We all know that there are people in prisons who need to be kept separate. We also, however, need to know very clearly what the implications are of Security Threat Group Management units, who defines a gang and whose agenda is being promoted by this kind of treatment.

When I asked two activist/lawyer friends of mine what I should be saying to you, they said that we need lawyers to give more sufficient attention to the Torture and Race Conventions, as well as other international law. Lawyers have been dealing with racial, ethnic and gender discrimination using domestic remedies but have been reluctant to recognize that international standards also apply. In terms of immigration law, judges are already receptive. We have a Congress and a Supreme Court that are cutting back on civil rights, people's rights, reproductive rights, prisoners rights, and criminal justice reform. Our gains in these areas have been under siege, and we now need to reach an understanding on how new sources of law and new sources of advocacy based on international standards can help.

Because my own background stems from the Civil Rights Era, I am very mindful of who is considered a "security threat" to this country. Many people of my generation were either killed or imprisoned by government forces. I want to read you something from a memorandum written by the Investigative Services Unit at Pelican Bay State Prison, a control unit/gang unit prison in California. In it they are reviewing a prisoners central file and they comment, "this memorandum refers to the subjects correspondence with Bonnie Kerness who acts as a mail drop for prisoners and militant organizations throughout the United States. The Prison News Service... organized by Bonnie Kerness has been identified as the newsletter for the Black Guerrilla Family..." That memo goes on for three pages with its distortions. I have had a dozen other, similar intelligence memos about me from various government entities. I have been followed, and have had men in dark suits sitting outside my house on any number of occasions.
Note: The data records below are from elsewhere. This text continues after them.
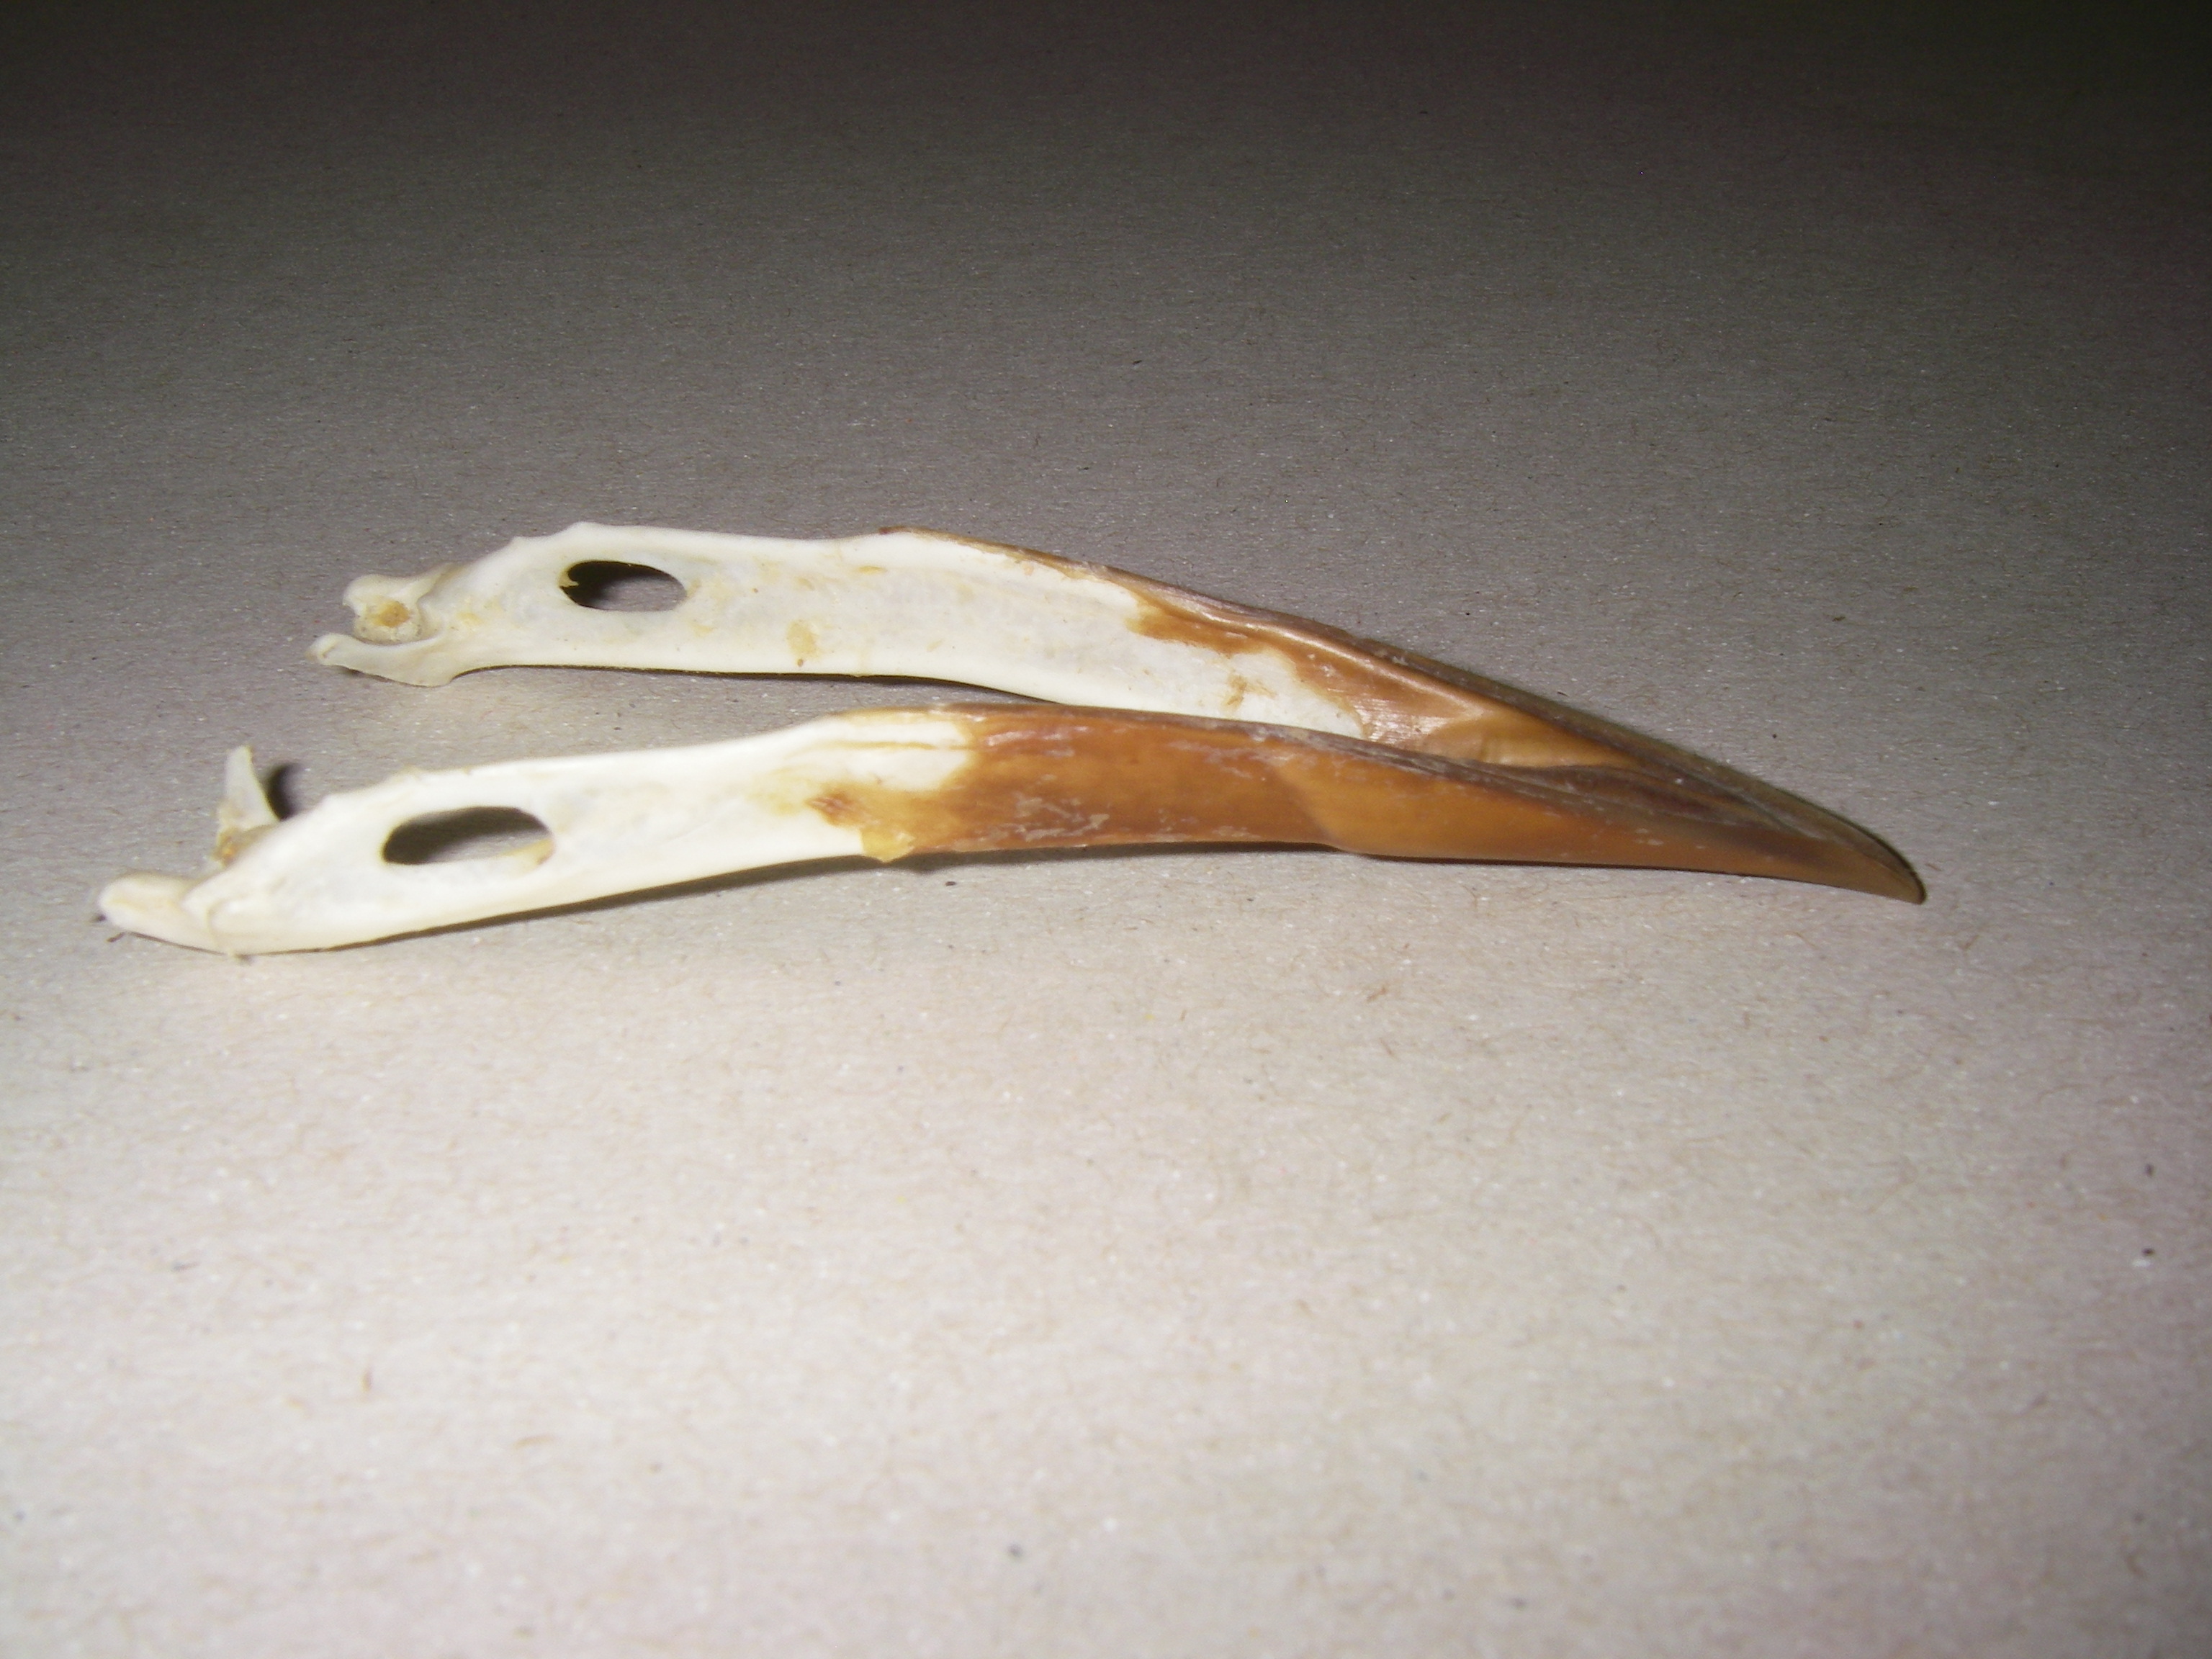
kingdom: Animalia
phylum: Chordata
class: Aves
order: Passeriformes
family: Corvidae
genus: Corvus
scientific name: Corvus frugilegus
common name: Rook
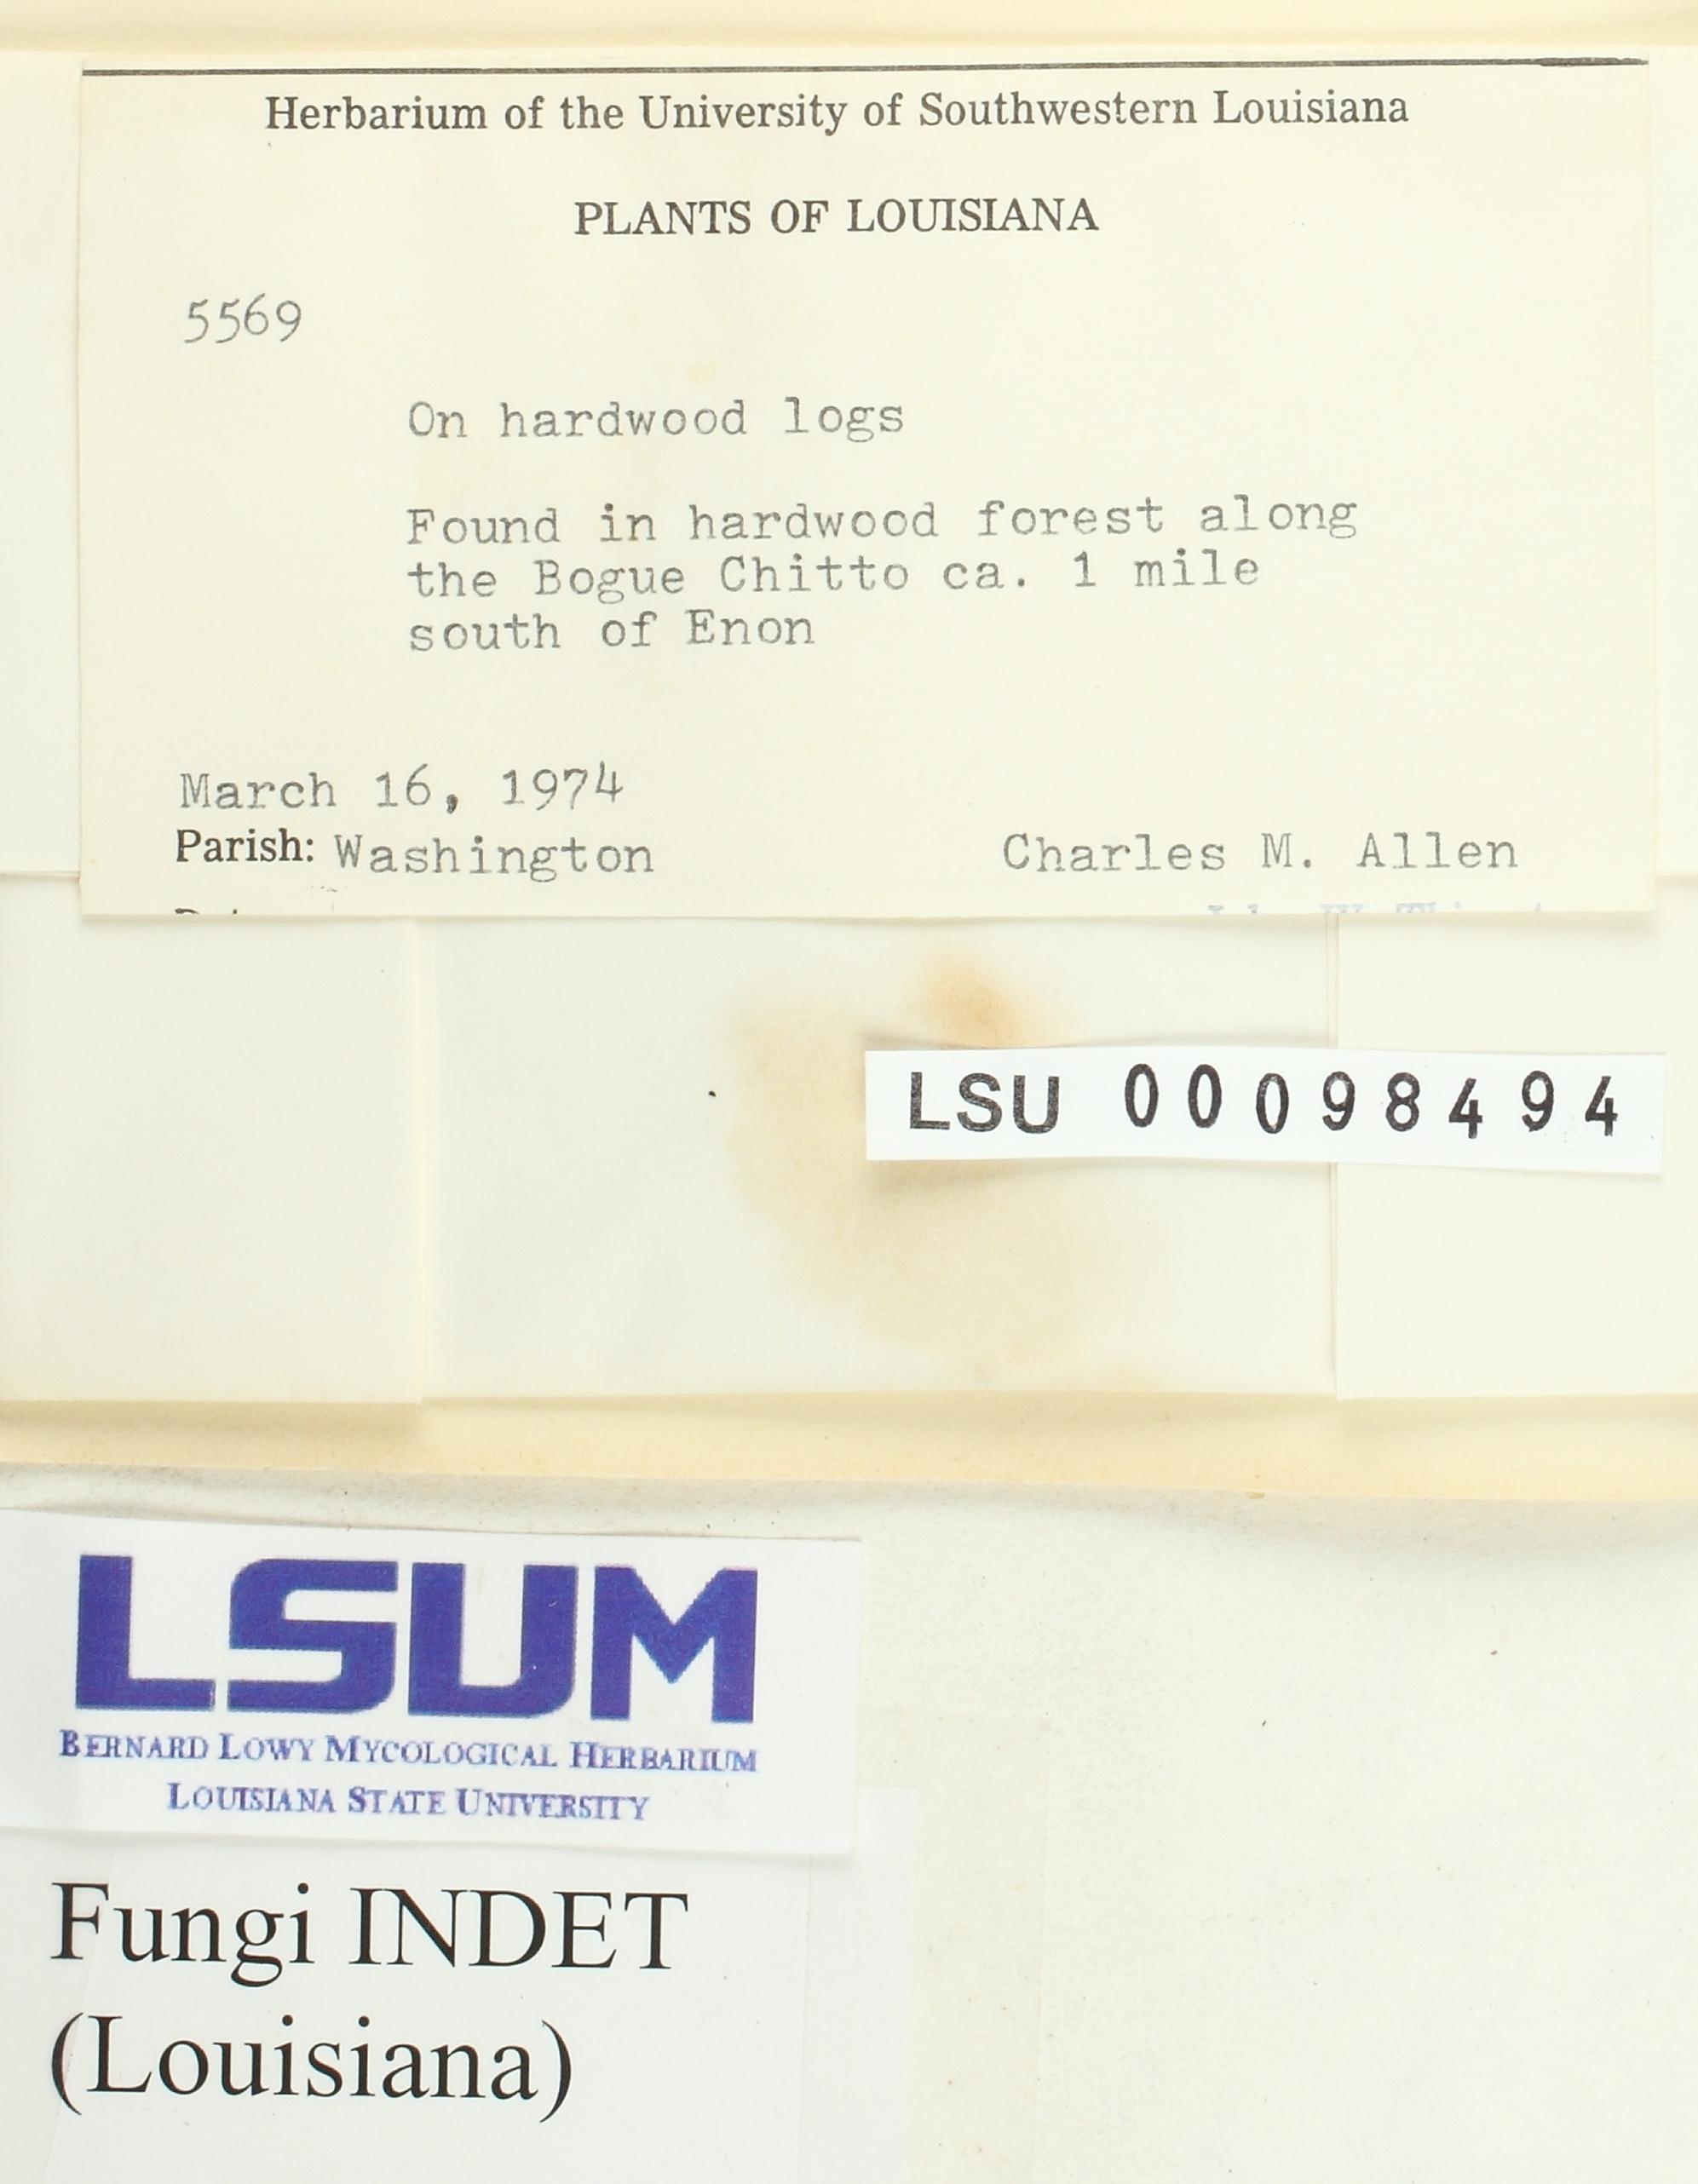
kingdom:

To me, oppression in the United States is a very real thing. The Counterintelligence Program of the 60's was designed to disrupt or destroy groups, which the FBI considers to be politically objectionable. I have been part of the struggle against oppression in this country for the past 35 years. I have seen the horror and havoc that US policies can create with people's lives. What is going on in prisons, what is going on in Security Threat Group Management units is far wider than gangs being threatening to prison authorities. The Department of Corrections isn't only a set of institutions, it is also a state of mind.